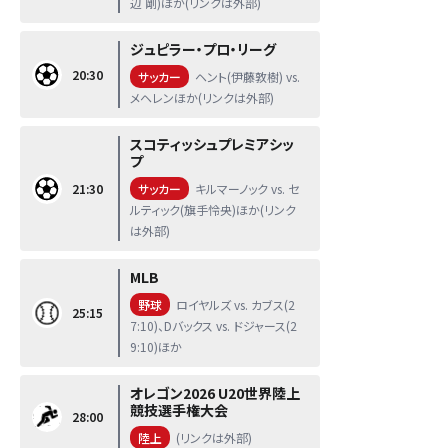
辺 剛)ほか(リンクは外部)
ジュピラー・プロ・リーグ
20:30
サッカー
ヘント(伊藤敦樹) vs.
メヘレンほか(リンクは外部)
スコティッシュプレミアシッ
プ
21:30
サッカー
キルマーノック vs. セ
ルティック(旗手怜央)ほか(リンク
は外部)
MLB
野球
ロイヤルズ vs. カブス(2
25:15
7:10)、Dバックス vs. ドジャース(2
9:10)ほか
オレゴン2026 U20世界陸上
競技選手権大会
28:00
陸上
(リンクは外部)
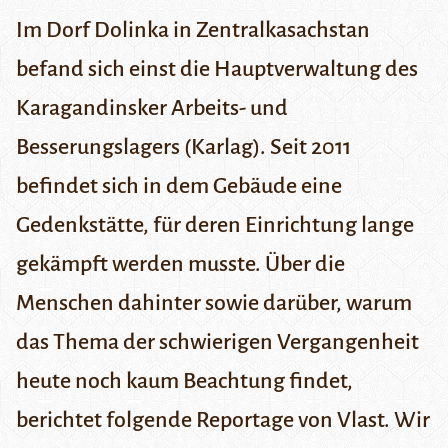
Im Dorf Dolinka in Zentralkasachstan
befand sich einst die Hauptverwaltung des
Karagandinsker Arbeits- und
Besserungslagers (Karlag). Seit 2011
befindet sich in dem Gebäude eine
Gedenkstätte, für deren Einrichtung lange
gekämpft werden musste. Über die
Menschen dahinter sowie darüber, warum
das Thema der schwierigen Vergangenheit
heute noch kaum Beachtung findet,
berichtet folgende Reportage von
Vlast
. Wir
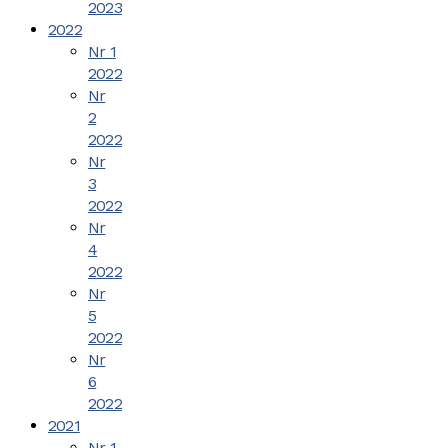
2023
2022
Nr 1
2022
Nr
2
2022
Nr
3
2022
Nr
4
2022
Nr
5
2022
Nr
6
2022
2021
Nr 1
#####
Rewrite all of the data above, changing every "サッカー" to "フットボール" and keeping everything else the same. Leave the pictures out.

辺 剛)ほか(リンクは外部)
ジュピラー・プロ・リーグ
20:30
フットボール
ヘント(伊藤敦樹) vs.
メヘレンほか(リンクは外部)
スコティッシュプレミアシッ
プ
21:30
フットボール
キルマーノック vs. セ
ルティック(旗手怜央)ほか(リンク
は外部)
MLB
野球
ロイヤルズ vs. カブス(2
25:15
7:10)、Dバックス vs. ドジャース(2
9:10)ほか
オレゴン2026 U20世界陸上
競技選手権大会
28:00
陸上
(リンクは外部)
Im Dorf Dolinka in Zentralkasachstan
befand sich einst die Hauptverwaltung des
Karagandinsker Arbeits- und
Besserungslagers (Karlag). Seit 2011
befindet sich in dem Gebäude eine
Gedenkstätte, für deren Einrichtung lange
gekämpft werden musste. Über die
Menschen dahinter sowie darüber, warum
das Thema der schwierigen Vergangenheit
heute noch kaum Beachtung findet,
berichtet folgende Reportage von
Vlast
. Wir
2023
2022
Nr 1
2022
Nr
2
2022
Nr
3
2022
Nr
4
2022
Nr
5
2022
Nr
6
2022
2021
Nr 1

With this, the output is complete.